In another study from the National Center for Biotechnology Information, psychologists found after testing a group of 689 students, that during the transition from high school to college, there are detectable “social, structural, and behavioral changes.” They found that 32.4% of the students tested were moderately lonely and 3.2% were found severely lonely. The mental health effects of transitioning to college are immense, but adding a short term relationship on top of that would be an emotional breakdown in itself. 

“The idea that you need to be with somebody is very negative for mental health,” Cannon explains. It has become a societal norm to cuff because social media platforms and dating apps use the winter as an advertising ground for young people to get out and date. Alain Breton, at first year at MMC, comments how “For the time being [cuffing is healthy], but in the long run, no, because you are wasting your time and your youth, so to speak, on temporary experiences.” When someone goes into cuffing, they might not realize that they will be breaking their own hearts in the aftermath of short term dating. 

Although, cuffing is not all bad for some college students because it is often very overwhelming to live in a new environment, balance a job, go to school, while also figuring out what path to take in life. Breton considers that “It’s just a lot going on and sometimes people can’t handle that and a relationship on top of that, so they just want comfort during the months of loneliness.” By dating a person whose sole purpose is to comfort, it can actually ease the stress of some students. But for others who “love love” as Cannon puts it, she “can’t just go and try to hit on people or seek them out” because she believes that some things only happen for a reason. 

Dating culture in society has shifted from the idea of courting to swiping on dating apps and going on casual dates that usually do not lead to long term relationships. Cuffing allows people to “Embrace the fact that you can go on dates and meet new people and not expect to be swept off your feet at the end of the night,” as Breton describes it as. The goal for cuffing is to have someone to do holiday-related activities with, as well as having a person that acts as an emotional brace. Plus, this style of dating might lead to a healthy long term relationship because it initiates from a goal, as opposed to casual dating. 

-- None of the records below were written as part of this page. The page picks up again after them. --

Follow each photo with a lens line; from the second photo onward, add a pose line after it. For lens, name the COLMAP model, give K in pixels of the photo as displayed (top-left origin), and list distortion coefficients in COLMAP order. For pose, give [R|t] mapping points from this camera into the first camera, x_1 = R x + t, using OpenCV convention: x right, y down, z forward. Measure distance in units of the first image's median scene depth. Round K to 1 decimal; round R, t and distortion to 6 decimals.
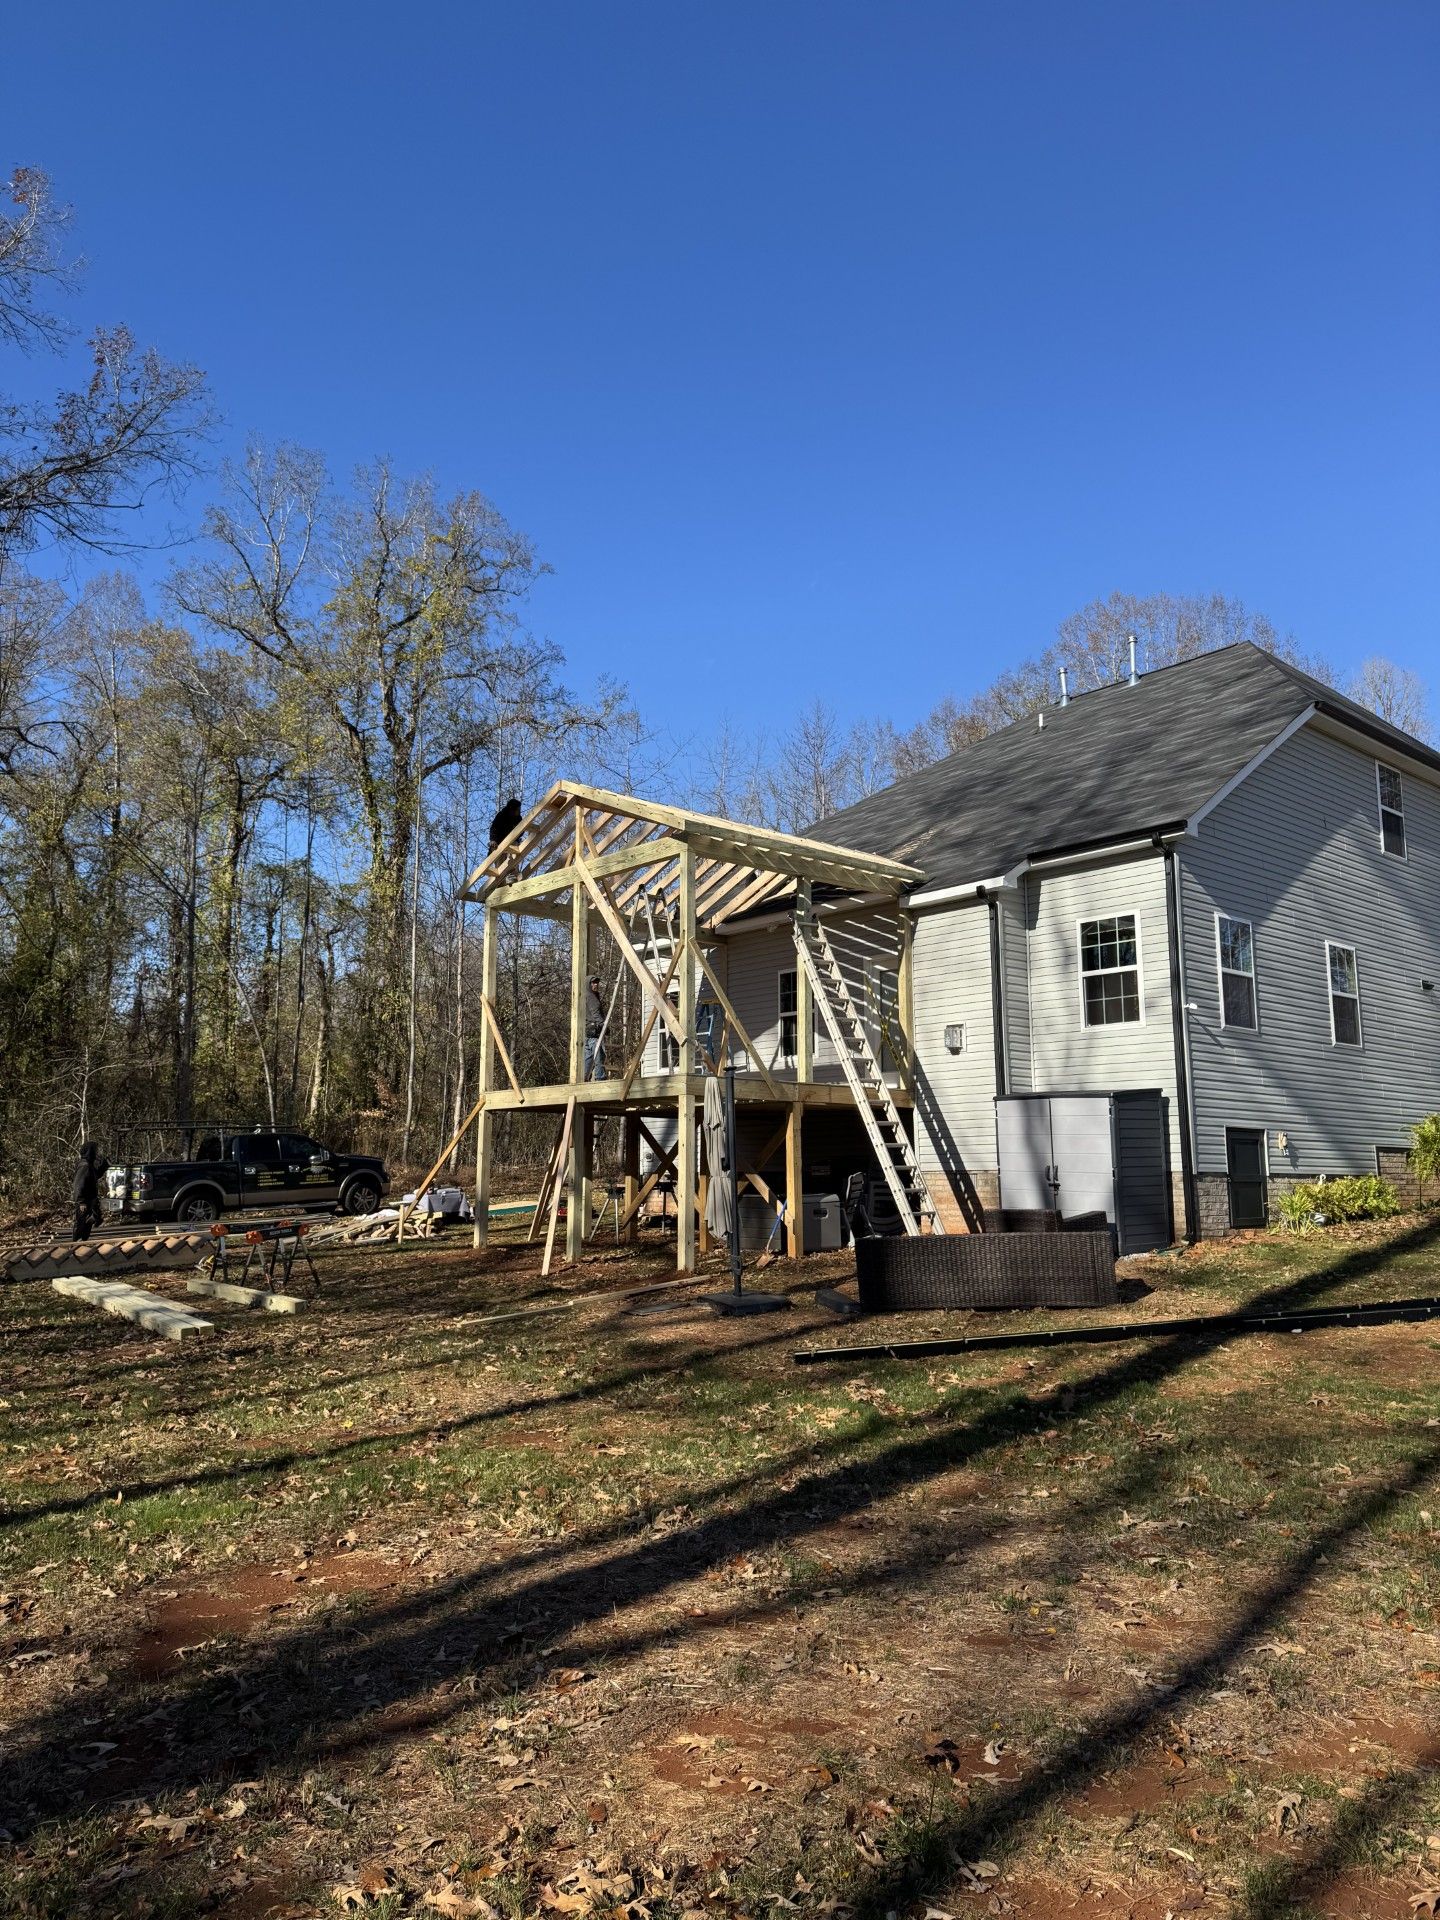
lens RADIAL K [[1328.4, 0, 717.2], [0, 1328.4, 963.0], [0, 0, 1]] dist [0.155128, -0.306039]
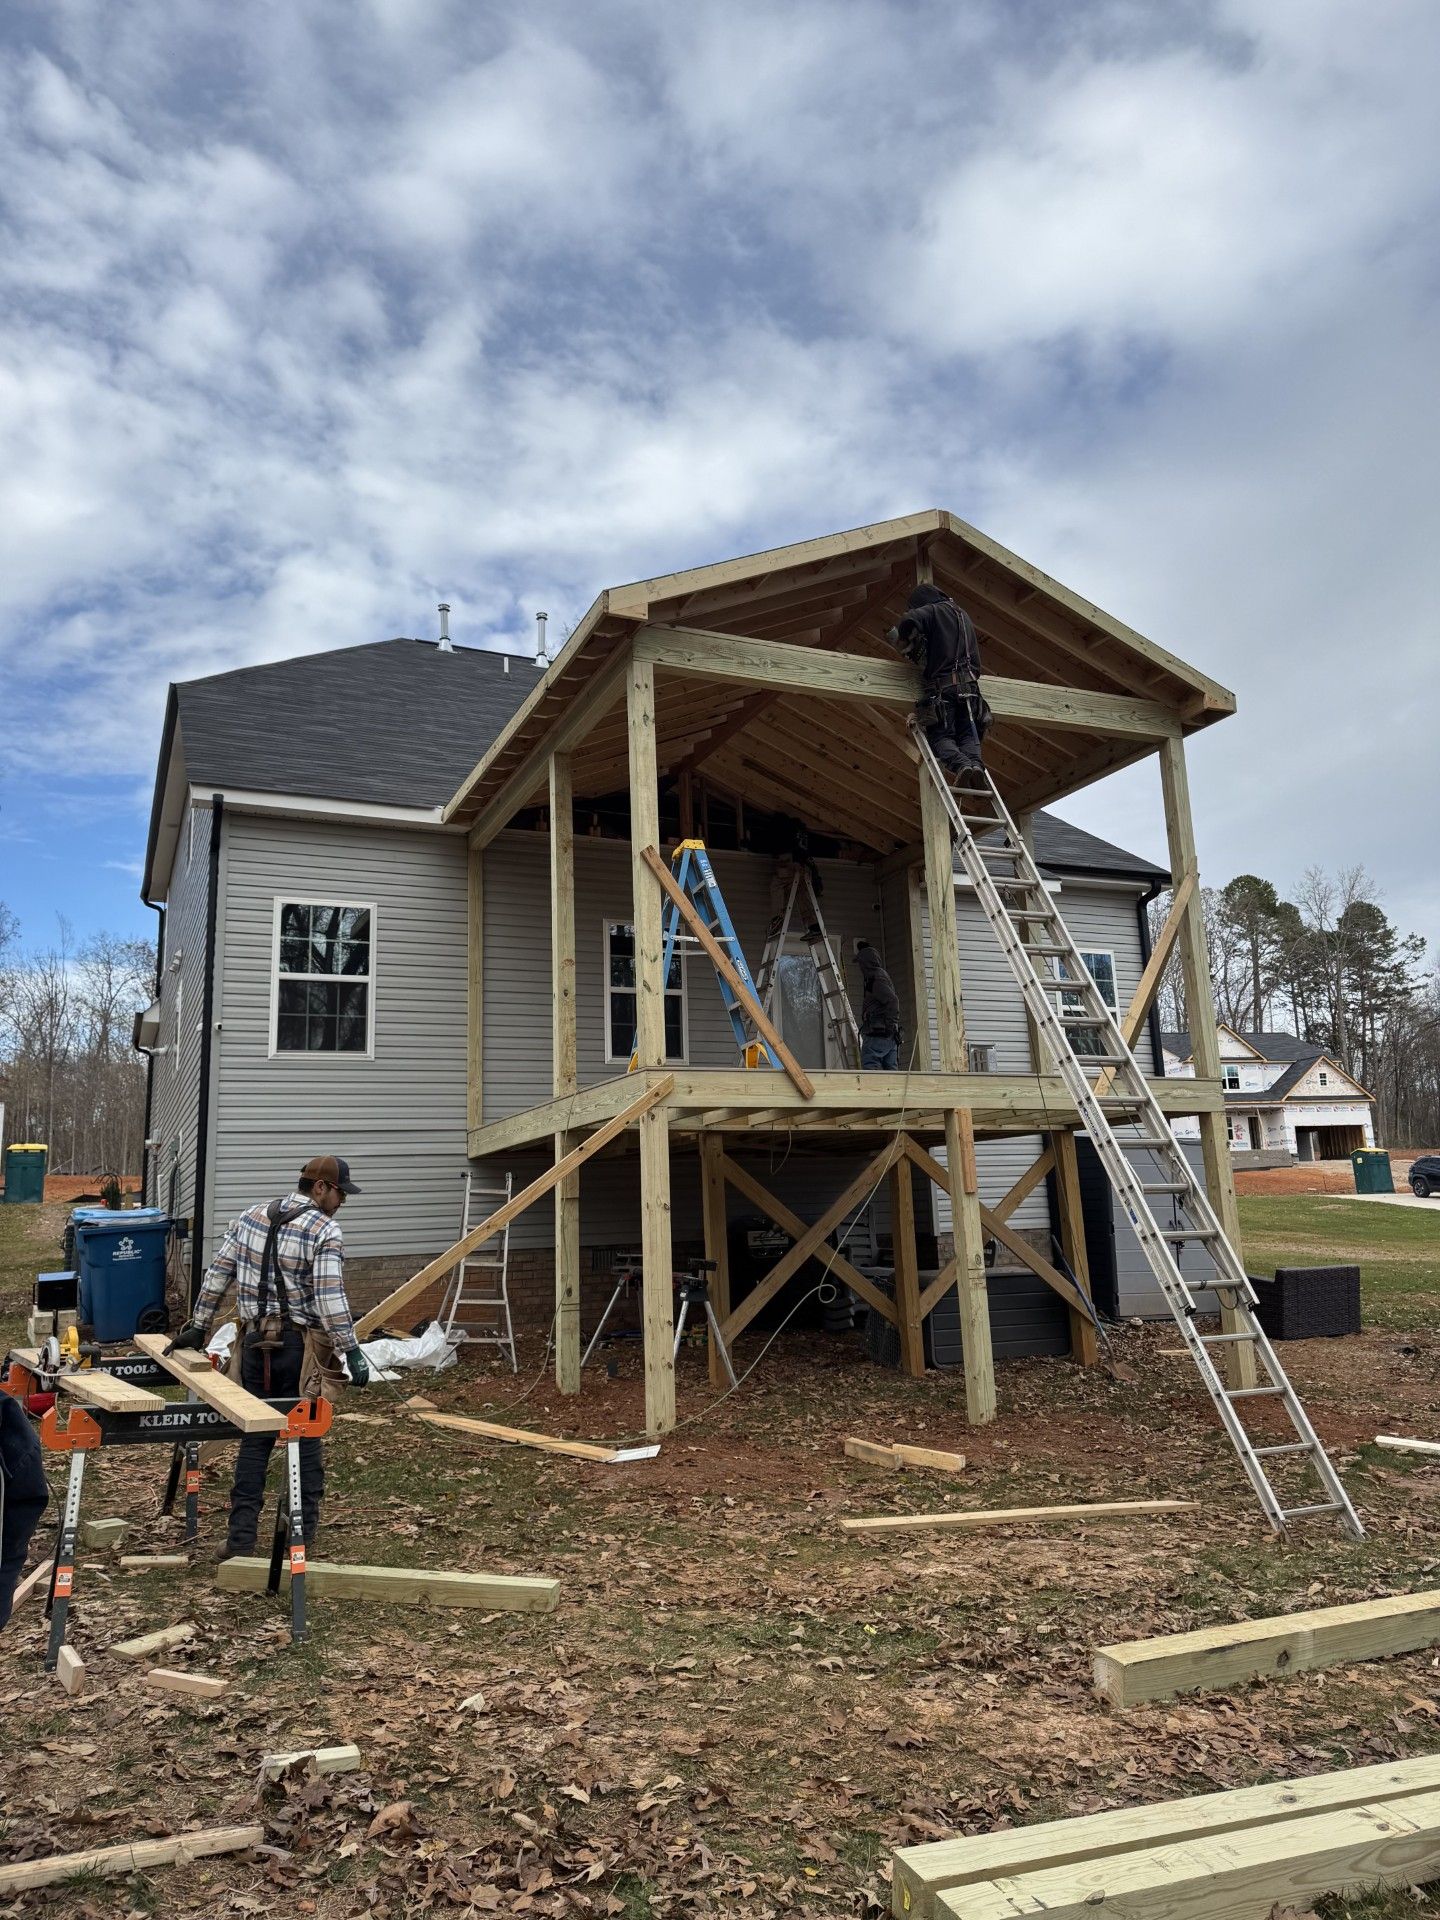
lens RADIAL K [[1328.4, 0, 717.2], [0, 1328.4, 963.0], [0, 0, 1]] dist [0.155128, -0.306039]
pose [[0.287311, 0.175626, 0.941599, -0.405585], [-0.117881, 0.982057, -0.147203, 0.086621], [-0.950556, -0.068704, 0.302858, 0.590820]]
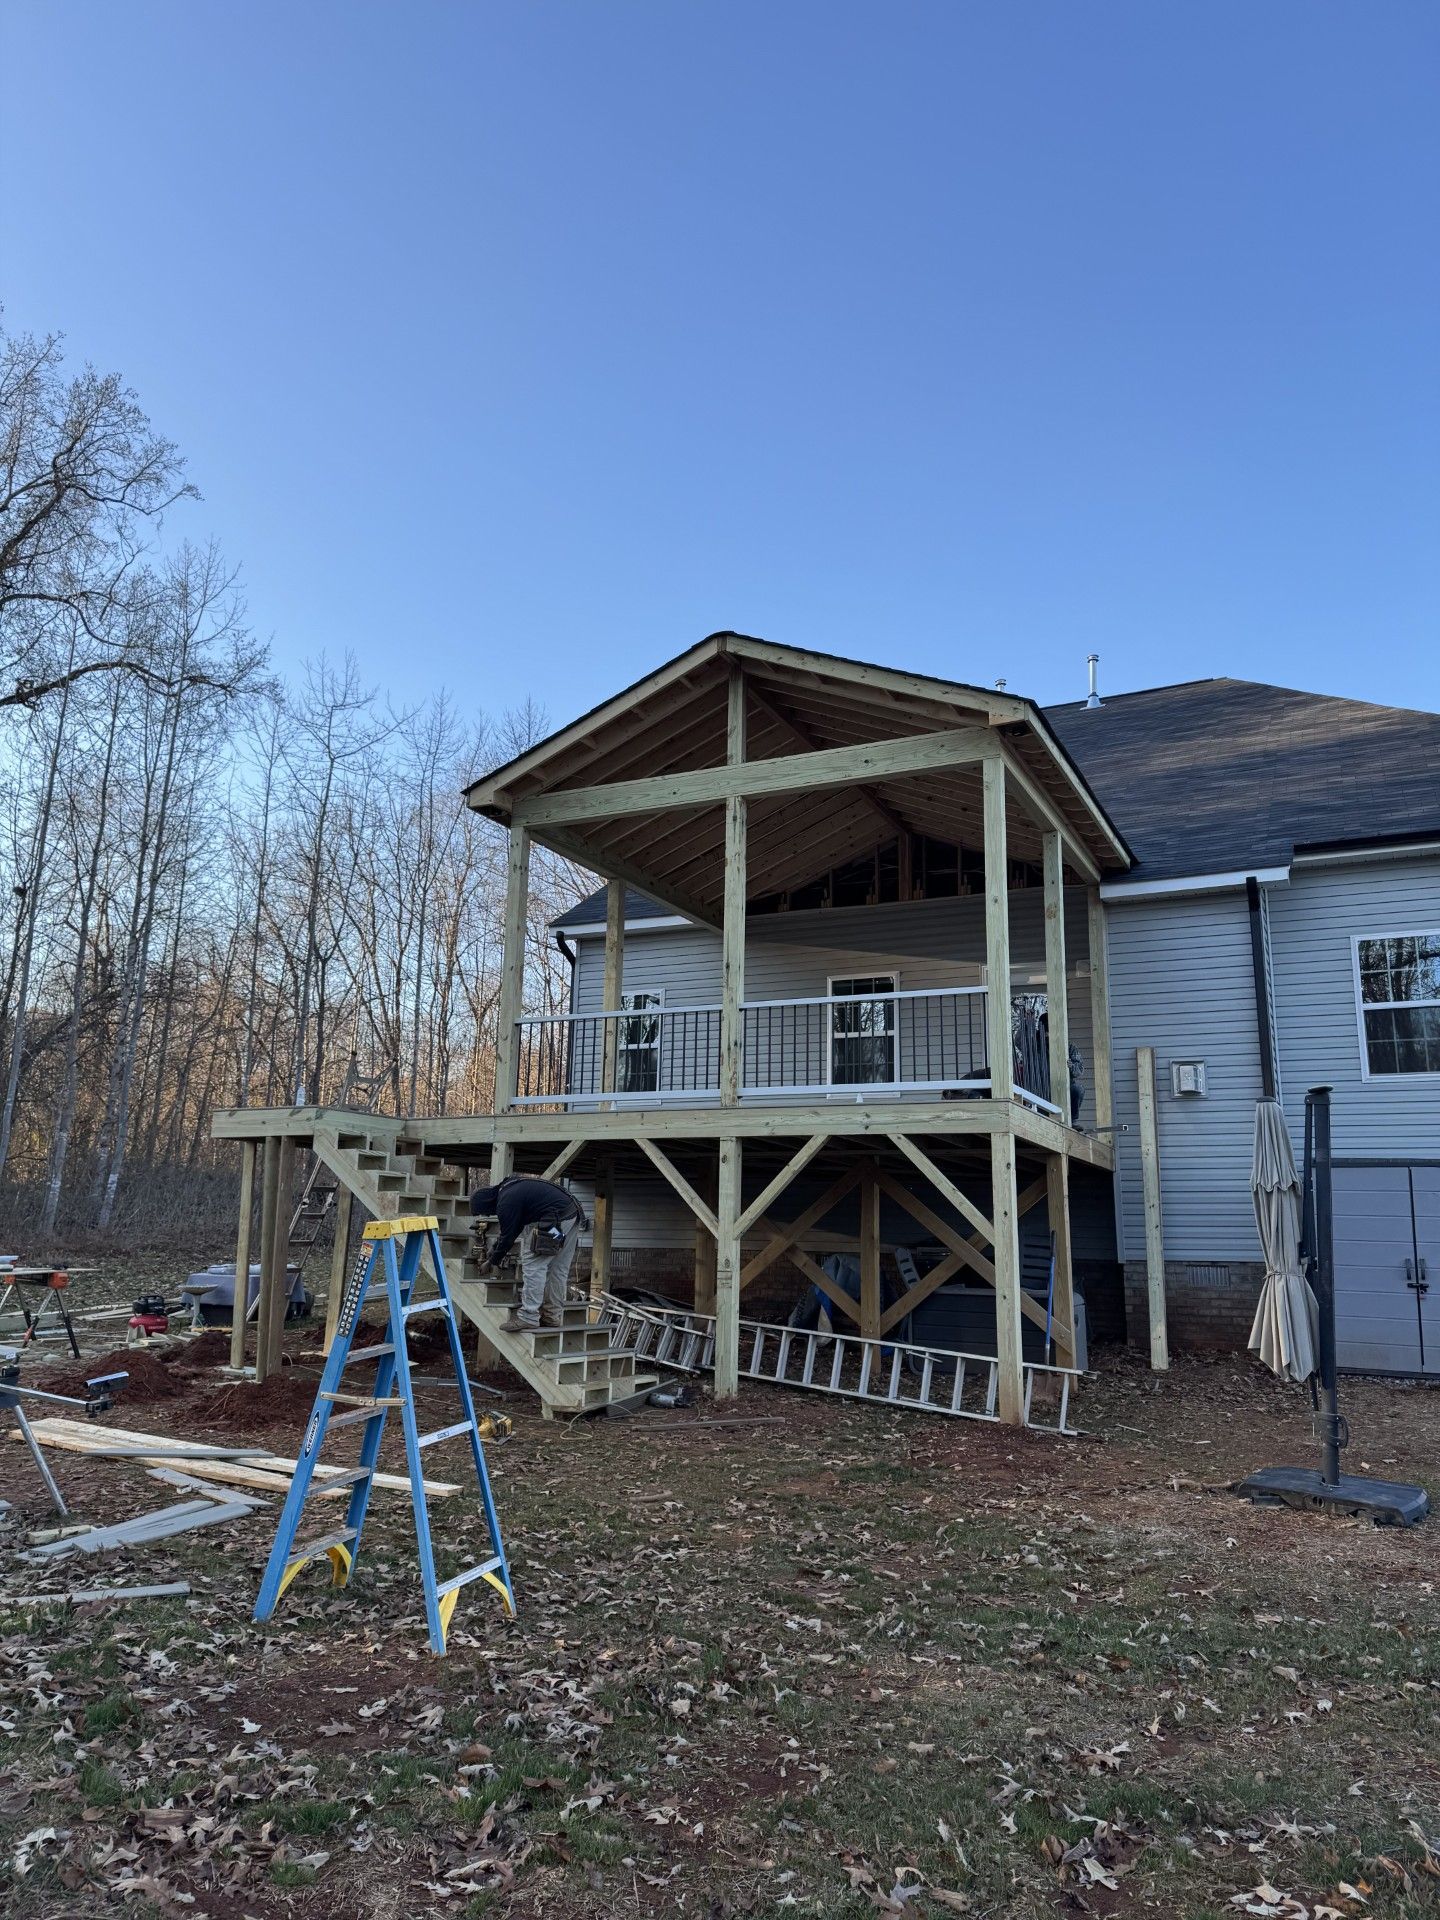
lens RADIAL K [[1328.4, 0, 717.2], [0, 1328.4, 963.0], [0, 0, 1]] dist [0.155128, -0.306039]
pose [[0.920872, 0.102995, 0.376015, -0.225472], [-0.083412, 0.994190, -0.068042, 0.041881], [-0.380838, 0.031294, 0.924112, 0.265459]]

Morelia Robles, another first year at MMC, explains that “It doesn’t always have to be a romantic connection,” and that there are healthy alternatives to succumbing to cuffing. “I know they (college advisors) say a lot during freshman year to just get involved by finding your community,” she recognizes, so it might be just as simple as “joining a club or going on a Facebook group and trying to find people with the same interests.” 

Instead of staying glued to your phone through the season of lights and joy, finding a person or a group of people with similar interests to spend time with might save a soul from breaking their own heart this cuffing season.